Instruction ▸
Output all the entries word for word. Omit the pictures.

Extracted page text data
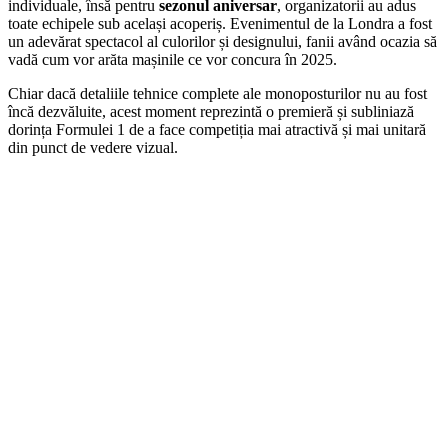
individuale, însă pentru
sezonul aniversar
, organizatorii au adus
toate echipele sub același acoperiș. Evenimentul de la Londra a fost
un adevărat spectacol al culorilor și designului, fanii având ocazia să
vadă cum vor arăta mașinile ce vor concura în 2025.
Chiar dacă detaliile tehnice complete ale monoposturilor nu au fost
încă dezvăluite, acest moment reprezintă o premieră și subliniază
dorința Formulei 1 de a face competiția mai atractivă și mai unitară
din punct de vedere vizual.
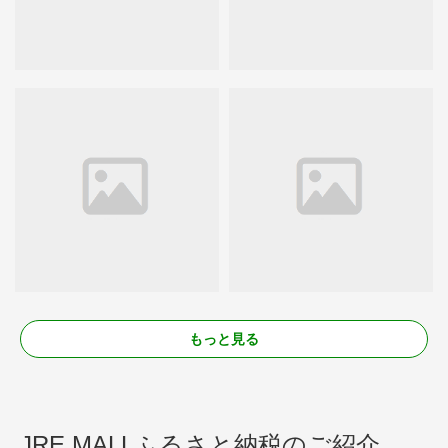
もっと見る
JRE MALLふるさと納税のご紹介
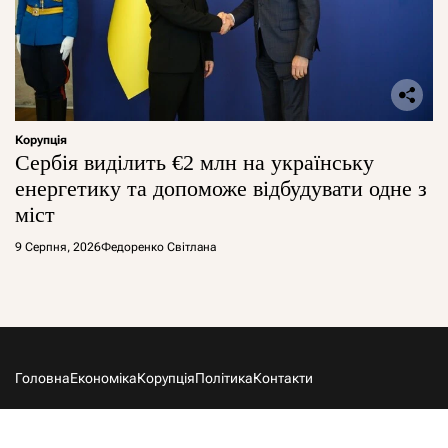
Корупція
Сербія виділить €2 млн на українську
енергетику та допоможе відбудувати одне з
міст
9 Серпня, 2026
Федоренко Світлана
Головна
Економіка
Корупція
Політика
Контакти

Exercise solution ▸
individuale, însă pentru
sezonul aniversar
, organizatorii au adus
toate echipele sub același acoperiș. Evenimentul de la Londra a fost
un adevărat spectacol al culorilor și designului, fanii având ocazia să
vadă cum vor arăta mașinile ce vor concura în 2025.
Chiar dacă detaliile tehnice complete ale monoposturilor nu au fost
încă dezvăluite, acest moment reprezintă o premieră și subliniază
dorința Formulei 1 de a face competiția mai atractivă și mai unitară
din punct de vedere vizual.
もっと見る
JRE MALLふるさと納税のご紹介
Корупція
Сербія виділить €2 млн на українську
енергетику та допоможе відбудувати одне з
міст
9 Серпня, 2026
Федоренко Світлана
Головна
Економіка
Корупція
Політика
Контакти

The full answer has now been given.